We have worked around this problem in the past by chopping up data on the sql server, but moving forward I really need this to work. I have tired so many things I think I’ll go back and start again with a new test app modeled directly from your code so we can do a comparison - in fact I’ll set up a test table that mirrors yours as well.

Thanks for your help - I’ll let you know how I fare…

Rob.

Hi Rob,

I created a 12 column table this time to match your setup:

CREATE TABLE hugetable AS SELECT i AS id, '2010-01-01'::timestamp + (i*INTERVAL '1 hour') AS dt, i*3 AS num1, i*4 AS num2, i/3 AS num5, i^2 AS num6,i*3 AS num7, i*4 AS num8, i/3 AS num9, i^2 AS num10 FROM generate_series (1,30000000) i;

So the table now looks like this:

# \d hugetable
             Table "public.hugetable" 
 Column |            Type             | Modifiers 
--------+-----------------------------+-----------
 id     | integer                     | not null
 dt     | timestamp without time zone | 
 num1   | integer                     | 
 num2   | integer                     | 
 num5   | integer                     | 
 num6   | double precision            | 
 num7   | integer                     | 
 num8   | integer                     | 
 num9   | integer                     | 
 num10  | double precision            | 
Indexes:
    "hugetable_pkey" PRIMARY KEY, btree (id)
    "hugetable_dt_idx" btree (date_trunc('day'::text, dt))

With 30 million rows this is about 3.9GB worth of data.

Then in the test solution I tested it with foundset.clear() in the onLoad, databaseManager.setCreateEmptyFormFoundsets() in onSolutionOpen and without any of these.
In the onShow I called the loadData method when I had the form loaded with an empty foundset. And a button on it that calls the same loadData method.
The slowest times I recorded where these:

*onShow Event*
getServerName       : 0
getDataSetByQuery   : 27
loadrecords         : 18
---------------------------------
*Button Event*
getServerName       : 1
getDataSetByQuery   : 2
loadrecords         : 1
---------------------------------

These tests were all done in the debug client and the slowest times were right after a restart of Servoy Developer (which makes sense).

Rob,

I see you do a ‘select * …’ and put the result in controller.loadRecords().
This function expects a dataset with just the pk columns, if you pass in more columns the remaing are ignored.
Try ‘select pk …’ instead so you have the pks and not maybe another column.

Rob

OK, Rob, using your code, I have finally got to set up a clean test. Here are the results:

getServerName : 0
getDataSetByQuery : 15
loadrecords : 217863

There is obviously something going on with loadRecords. After the records are loaded, the app becomes very sluggish. it takes foreever to display, select a menu etc. I changed the maxrecordsreturned from 100 to 30 and thegetDataSetByQuery time reduced from 15ms to 1ms, but the loadrecords time was almost identical.
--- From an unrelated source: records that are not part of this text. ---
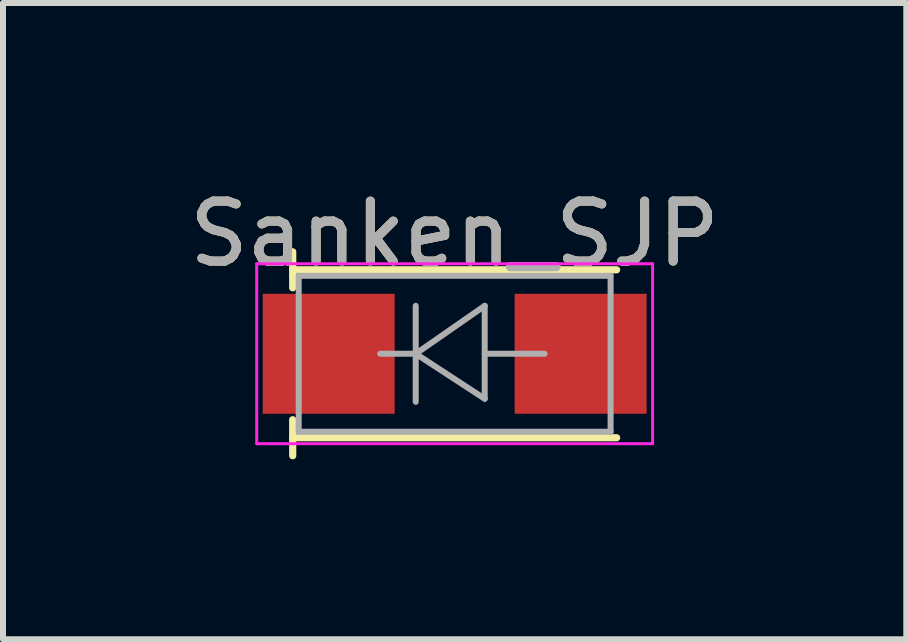
<source format=kicad_pcb>
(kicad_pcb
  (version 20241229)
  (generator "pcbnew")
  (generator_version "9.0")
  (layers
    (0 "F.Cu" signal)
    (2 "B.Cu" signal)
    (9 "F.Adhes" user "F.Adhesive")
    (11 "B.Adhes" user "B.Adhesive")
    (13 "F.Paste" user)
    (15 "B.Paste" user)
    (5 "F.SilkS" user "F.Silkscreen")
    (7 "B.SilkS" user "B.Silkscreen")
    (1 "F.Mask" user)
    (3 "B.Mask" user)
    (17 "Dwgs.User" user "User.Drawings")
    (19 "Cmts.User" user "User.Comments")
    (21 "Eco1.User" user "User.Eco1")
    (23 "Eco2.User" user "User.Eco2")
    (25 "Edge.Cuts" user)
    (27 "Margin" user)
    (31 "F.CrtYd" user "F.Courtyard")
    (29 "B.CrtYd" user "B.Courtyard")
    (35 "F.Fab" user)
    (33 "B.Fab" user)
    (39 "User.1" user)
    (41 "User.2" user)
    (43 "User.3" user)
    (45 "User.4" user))
  (footprint "Sanken_SJP"
    (layer "F.Cu")
    (at 4.53 2.848)
    (property "Reference" "Sanken_SJP" (at 0 -2 0) (layer "F.SilkS") (effects (font (size 1 1) (thickness 0.15))))
    (attr smd)
    (fp_line (start -2.7 -1.7) (end -2.7 -1.1) (stroke (width 0.12) (type solid)) (layer "F.SilkS"))
    (fp_line (start -2.7 -1.4) (end 2.7 -1.4) (stroke (width 0.12) (type solid)) (layer "F.SilkS"))
    (fp_line (start -2.7 1.1) (end -2.7 1.7) (stroke (width 0.12) (type solid)) (layer "F.SilkS"))
    (fp_line (start -2.7 1.4) (end 2.7 1.4) (stroke (width 0.12) (type solid)) (layer "F.SilkS"))
    (fp_line (start -3.3 -1.5) (end 3.3 -1.5) (stroke (width 0.05) (type solid)) (layer "F.CrtYd"))
    (fp_line (start -3.3 1.5) (end -3.3 -1.5) (stroke (width 0.05) (type solid)) (layer "F.CrtYd"))
    (fp_line (start -3.3 1.5) (end 3.3 1.5) (stroke (width 0.05) (type solid)) (layer "F.CrtYd"))
    (fp_line (start 3.3 1.5) (end 3.3 -1.5) (stroke (width 0.05) (type solid)) (layer "F.CrtYd"))
    (fp_line (start -2.6 1.3) (end -2.6 -1.3) (stroke (width 0.1) (type solid)) (layer "F.Fab"))
    (fp_line (start -0.649 -0.799) (end -0.649 0.801) (stroke (width 0.1) (type solid)) (layer "F.Fab"))
    (fp_line (start -0.649 0) (end -1.24 0) (stroke (width 0.1) (type solid)) (layer "F.Fab"))
    (fp_line (start -0.649 0) (end 0.501 -0.799) (stroke (width 0.1) (type solid)) (layer "F.Fab"))
    (fp_line (start -0.649 0) (end 0.501 0.75) (stroke (width 0.1) (type solid)) (layer "F.Fab"))
    (fp_line (start 0.501 0) (end 1.499 0) (stroke (width 0.1) (type solid)) (layer "F.Fab"))
    (fp_line (start 0.501 0.75) (end 0.501 -0.799) (stroke (width 0.1) (type solid)) (layer "F.Fab"))
    (fp_line (start 2.6 -1.3) (end -2.6 -1.3) (stroke (width 0.1) (type solid)) (layer "F.Fab"))
    (fp_line (start 2.6 -1.3) (end 2.6 1.3) (stroke (width 0.1) (type solid)) (layer "F.Fab"))
    (fp_line (start 2.6 1.3) (end -2.6 1.3) (stroke (width 0.1) (type solid)) (layer "F.Fab"))
    (fp_text user "${REFERENCE}" (at 0 -2 0) (layer "F.Fab") (effects (font (size 1 1) (thickness 0.15))))
    (pad "1" smd rect (at -2.1 0) (size 2.2 2) (layers "F.Cu" "F.Mask" "F.Paste"))
    (pad "2" smd rect (at 2.1 0) (size 2.2 2) (layers "F.Cu" "F.Mask" "F.Paste")))
  (gr_rect
    (start -3 -3)
    (end 12.06 7.608)
    (stroke (width 0.1) (type default))
    (fill no)
    (layer "Edge.Cuts")))
</source>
Any idea what could possibly be going on? I am not even sure where to start looking.

Rob.

Hi Rob,

Now what happens when you load the SQL straight in the controller?
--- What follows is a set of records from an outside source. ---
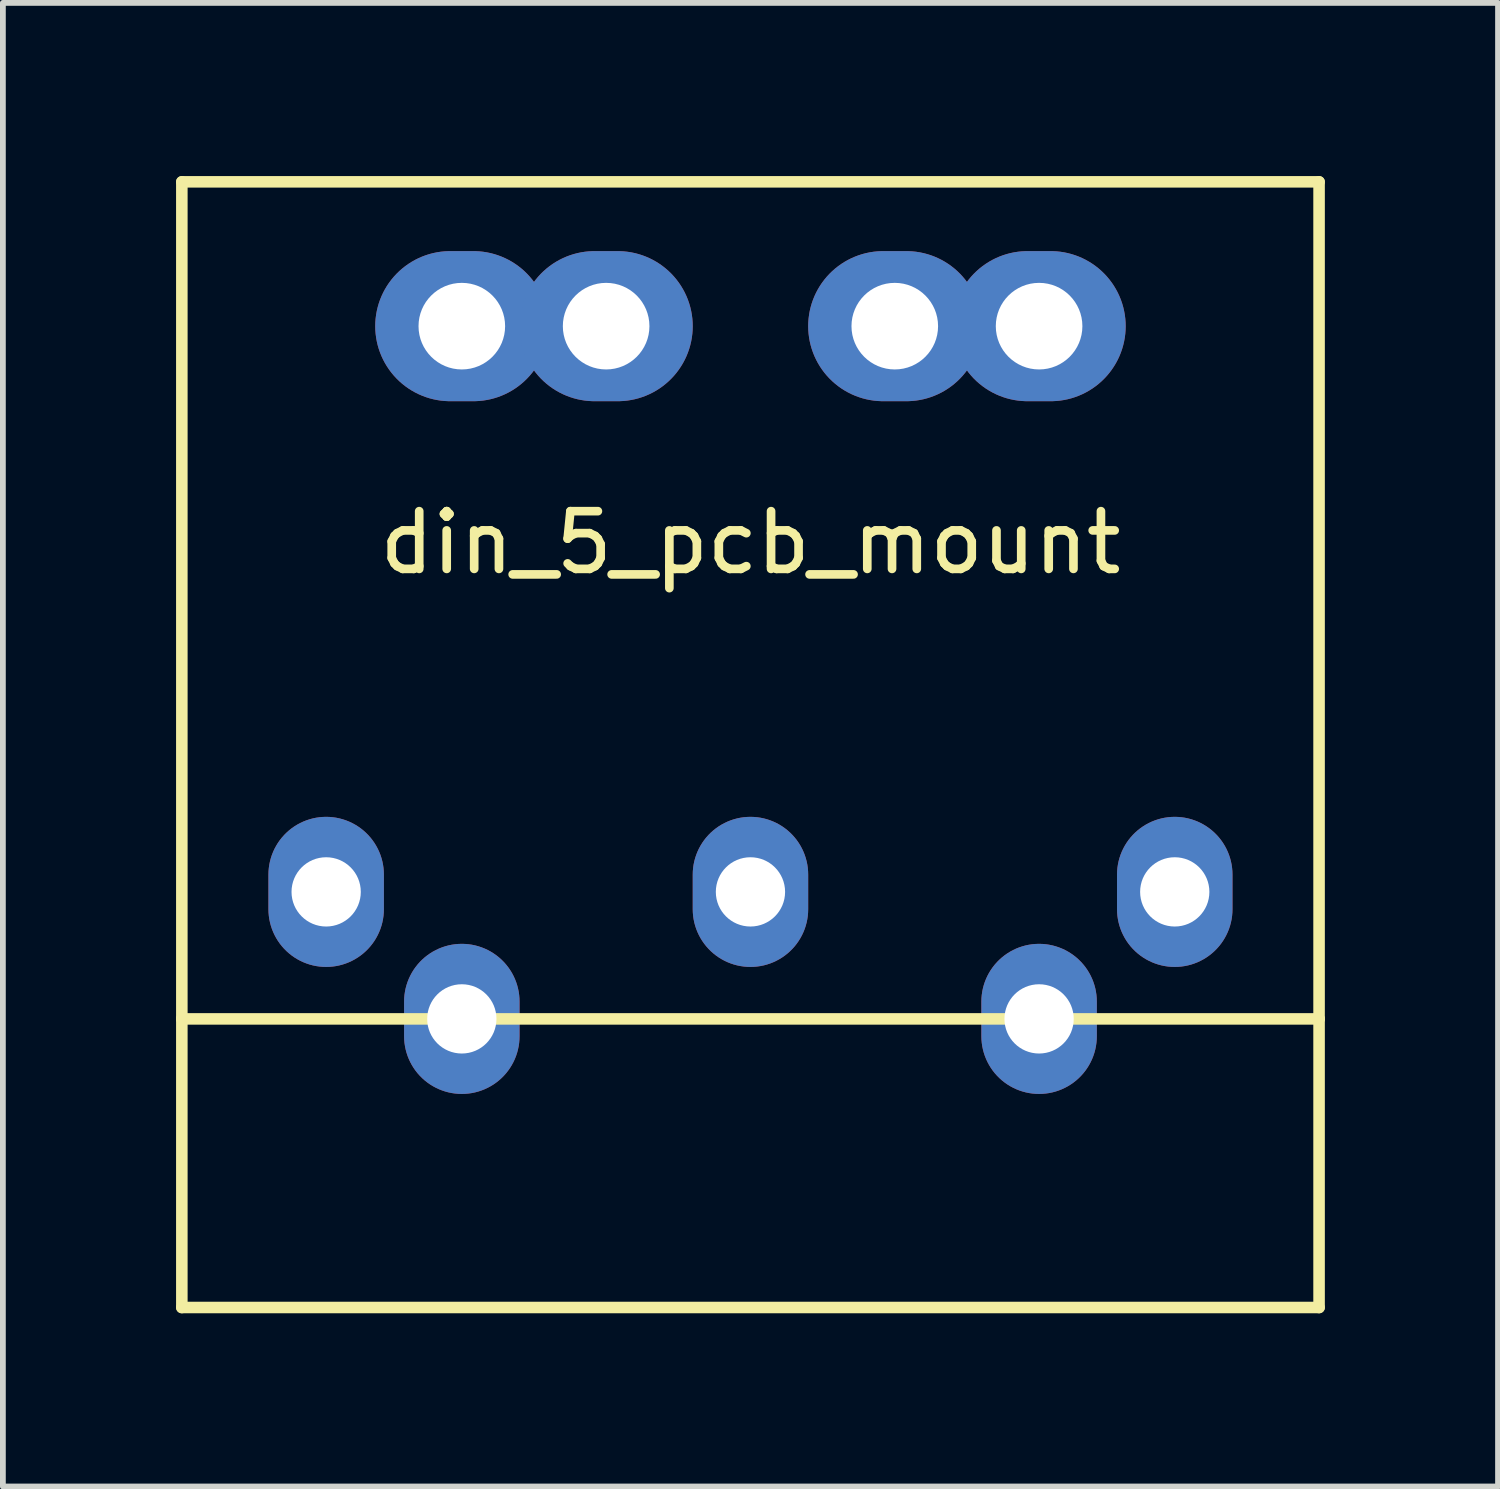
<source format=kicad_pcb>
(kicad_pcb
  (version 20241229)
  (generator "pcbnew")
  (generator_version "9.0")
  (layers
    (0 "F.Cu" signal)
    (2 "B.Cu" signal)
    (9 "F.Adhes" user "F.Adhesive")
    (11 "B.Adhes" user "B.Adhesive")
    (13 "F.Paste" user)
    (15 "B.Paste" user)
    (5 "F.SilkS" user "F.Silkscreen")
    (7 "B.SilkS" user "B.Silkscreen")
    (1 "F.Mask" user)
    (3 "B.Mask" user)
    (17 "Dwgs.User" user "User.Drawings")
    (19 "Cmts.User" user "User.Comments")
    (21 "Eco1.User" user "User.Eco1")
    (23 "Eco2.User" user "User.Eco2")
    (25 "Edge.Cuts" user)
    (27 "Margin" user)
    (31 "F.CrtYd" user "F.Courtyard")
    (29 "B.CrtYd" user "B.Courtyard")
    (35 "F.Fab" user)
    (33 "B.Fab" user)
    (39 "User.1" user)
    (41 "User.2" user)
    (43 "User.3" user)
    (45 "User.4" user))
  (footprint "din_5_pcb_mount"
    (layer "F.Cu")
    (at 9.95 7.35)
    (property "Reference" "din_5_pcb_mount" (at 0 -1 0) (layer "F.SilkS") (effects (font (size 1 1) (thickness 0.15))))
    (attr through_hole)
    (fp_line (start -9.85 -7.25) (end -9.85 7.25) (stroke (width 0.2) (type solid)) (layer "F.SilkS"))
    (fp_line (start -9.85 7.25) (end -9.85 12.25) (stroke (width 0.2) (type solid)) (layer "F.SilkS"))
    (fp_line (start -9.85 7.25) (end 9.85 7.25) (stroke (width 0.2) (type solid)) (layer "F.SilkS"))
    (fp_line (start 9.85 -7.25) (end -9.85 -7.25) (stroke (width 0.2) (type solid)) (layer "F.SilkS"))
    (fp_line (start 9.85 7.25) (end 9.85 -7.25) (stroke (width 0.2) (type solid)) (layer "F.SilkS"))
    (fp_line (start 9.85 7.25) (end 9.85 12.25) (stroke (width 0.2) (type solid)) (layer "F.SilkS"))
    (fp_line (start 9.85 12.25) (end -9.85 12.25) (stroke (width 0.2) (type solid)) (layer "F.SilkS"))
    (pad "1" thru_hole oval (at -7.35 5.05) (size 2 2.6) (drill 1.2) (layers "*.Cu" "*.Mask"))
    (pad "2" thru_hole oval (at 0 5.05) (size 2 2.6) (drill 1.2) (layers "*.Cu" "*.Mask"))
    (pad "3" thru_hole oval (at 7.35 5.05) (size 2 2.6) (drill 1.2) (layers "*.Cu" "*.Mask"))
    (pad "4" thru_hole oval (at -5 7.25) (size 2 2.6) (drill 1.2) (layers "*.Cu" "*.Mask"))
    (pad "5" thru_hole oval (at 5 7.25) (size 2 2.6) (drill 1.2) (layers "*.Cu" "*.Mask"))
    (pad "S1" thru_hole oval (at -5 -4.75) (size 3 2.6) (drill 1.5) (layers "*.Cu" "*.Mask"))
    (pad "S1" thru_hole oval (at -2.5 -4.75) (size 3 2.6) (drill 1.5) (layers "*.Cu" "*.Mask"))
    (pad "S1" thru_hole oval (at 2.5 -4.75) (size 3 2.6) (drill 1.5) (layers "*.Cu" "*.Mask"))
    (pad "S1" thru_hole oval (at 5 -4.75) (size 3 2.6) (drill 1.5) (layers "*.Cu" "*.Mask")))
  (gr_rect
    (start -3 -3)
    (end 22.9 22.7)
    (stroke (width 0.1) (type default))
    (fill no)
    (layer "Edge.Cuts")))
</source>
controller.loadRecords(yourSQL)

This should give the same resultset but will only load the first 200 like Servoy does.

Hi Rob,

Did you ever got this solved? Did the SQL in the controller.loadRecords() help out ?
Loading a dataset into a controller will load ALL records in the dataset. Using the SQL in the loadRecords() will only load the first 200 and load the rest as needed.